Withdrawing one N4 does not prevent the landlord from serving a fresh one if rent issues continue.

What if the tenant pays after the 14 days but before I file the L1?

If the tenant pays the full arrears plus any new rent after the termination date but before the landlord files the L1 application, the landlord cannot file the L1 based on arrears that have been paid in full.

If the tenant pays only after the L1 has been filed, the tenant must also pay the LTB filing fee to fully void the proceeding.

Does accepting rent void an N4 in Ontario?

Accepting rent does not automatically void an N4. The notice is voided only if the tenant pays the full amount owed before the termination date.

Landlords must accept any rent payment a tenant offers under the RTA, but partial payments do not invalidate the notice. Carefully document each payment received with the date, amount, and method to keep the rent ledger accurate for any future LTB application.

What happens after the N4 is served and the tenant moves out?

If the tenant moves out by the termination date and leaves the rental unit empty, the tenancy ends. The landlord cannot file an L1 application because the L1 requires the tenant to still be in possession of the unit. To recover any unpaid rent the tenant left owing, the landlord uses the L10 application at the LTB (the ‘Application to Collect Money a Former Tenant Owes’), which has a one-year filing deadline from the move-out date. Small Claims Court is the alternative; both jurisdictions cap at $50,000.
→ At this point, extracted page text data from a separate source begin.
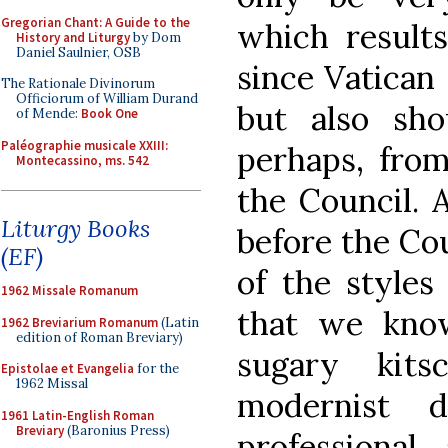
Gregorian Chant: A Guide to the
which result
History and Liturgy
by Dom
Daniel Saulnier, OSB
since Vatican 
The Rationale Divinorum
Officiorum of William Durand
but also sho
of Mende:
Book One
Paléographie musicale XXIII:
perhaps, from
Montecassino, ms. 542
the Council. A
Liturgy Books
before the Co
(EF)
of the styles
1962 Missale Romanum
that we kno
1962 Breviarium Romanum
(Latin
edition of Roman Breviary)
sugary kits
Epistolae et Evangelia
for the
1962 Missal
modernist d
1961 Latin-English Roman
Breviary
(Baronius Press)
professional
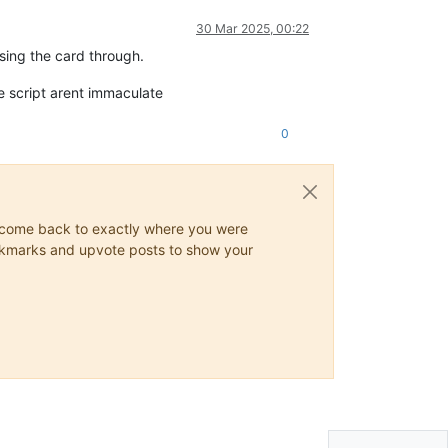
30 Mar 2025, 00:22
sing the card through.
he script arent immaculate
0
ys come back to exactly where you were
 bookmarks and upvote posts to show your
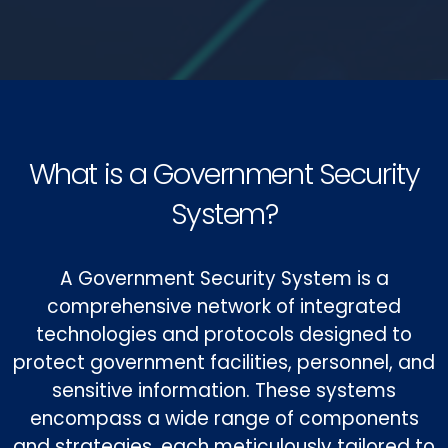
What is a Government Security
System?
A Government Security System is a
comprehensive network of integrated
technologies and protocols designed to
protect government facilities, personnel, and
sensitive information. These systems
encompass a wide range of components
and strategies, each meticulously tailored to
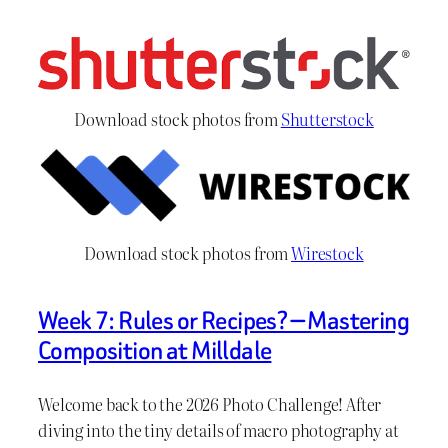
Download stock photos from
Shutterstock
Download stock photos from
Wirestock
Week 7: Rules or Recipes? — Mastering
Composition at Milldale
Welcome back to the 2026 Photo Challenge! After
diving into the tiny details of macro photography at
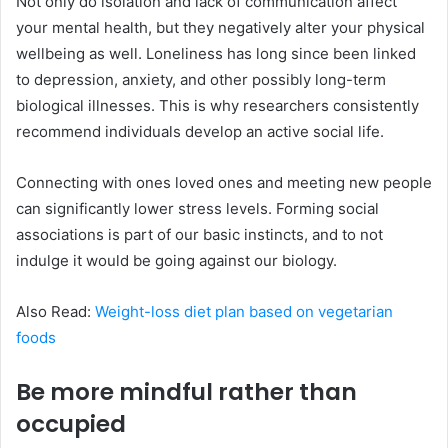
Not only do isolation and lack of communication affect
your mental health, but they negatively alter your physical
wellbeing as well. Loneliness has long since been linked
to depression, anxiety, and other possibly long-term
biological illnesses. This is why researchers consistently
recommend individuals develop an active social life.
Connecting with ones loved ones and meeting new people
can significantly lower stress levels. Forming social
associations is part of our basic instincts, and to not
indulge it would be going against our biology.
Also Read:
Weight-loss diet plan based on vegetarian
foods
Be more mindful rather than
occupied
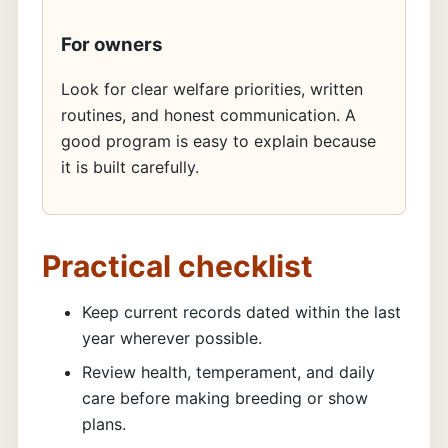
For owners
Look for clear welfare priorities, written
routines, and honest communication. A
good program is easy to explain because
it is built carefully.
Practical checklist
Keep current records dated within the last
year wherever possible.
Review health, temperament, and daily
care before making breeding or show
plans.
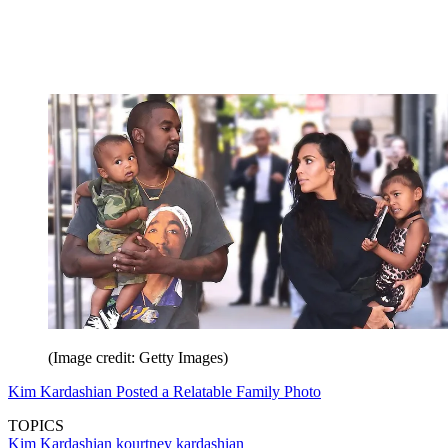
(Image credit: Getty Images)
Kim Kardashian Posted a Relatable Family Photo
TOPICS
Kim Kardashian
kourtney kardashian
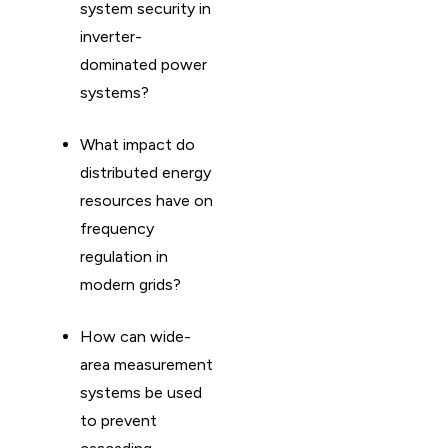
system security in
inverter-
dominated power
systems?
What impact do
distributed energy
resources have on
frequency
regulation in
modern grids?
How can wide-
area measurement
systems be used
to prevent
What happens if the N4 termination date passes and the tenant has not paid?

If the tenant has not paid the full arrears and has not moved out by the termination date, the landlord can file an L1 application with the Landlord and Tenant Board starting the day after the termination date.

The L1 asks the LTB to order eviction and rent recovery. There is no maximum deadline for filing the L1, but earlier filing means an earlier hearing and less accumulated arrears.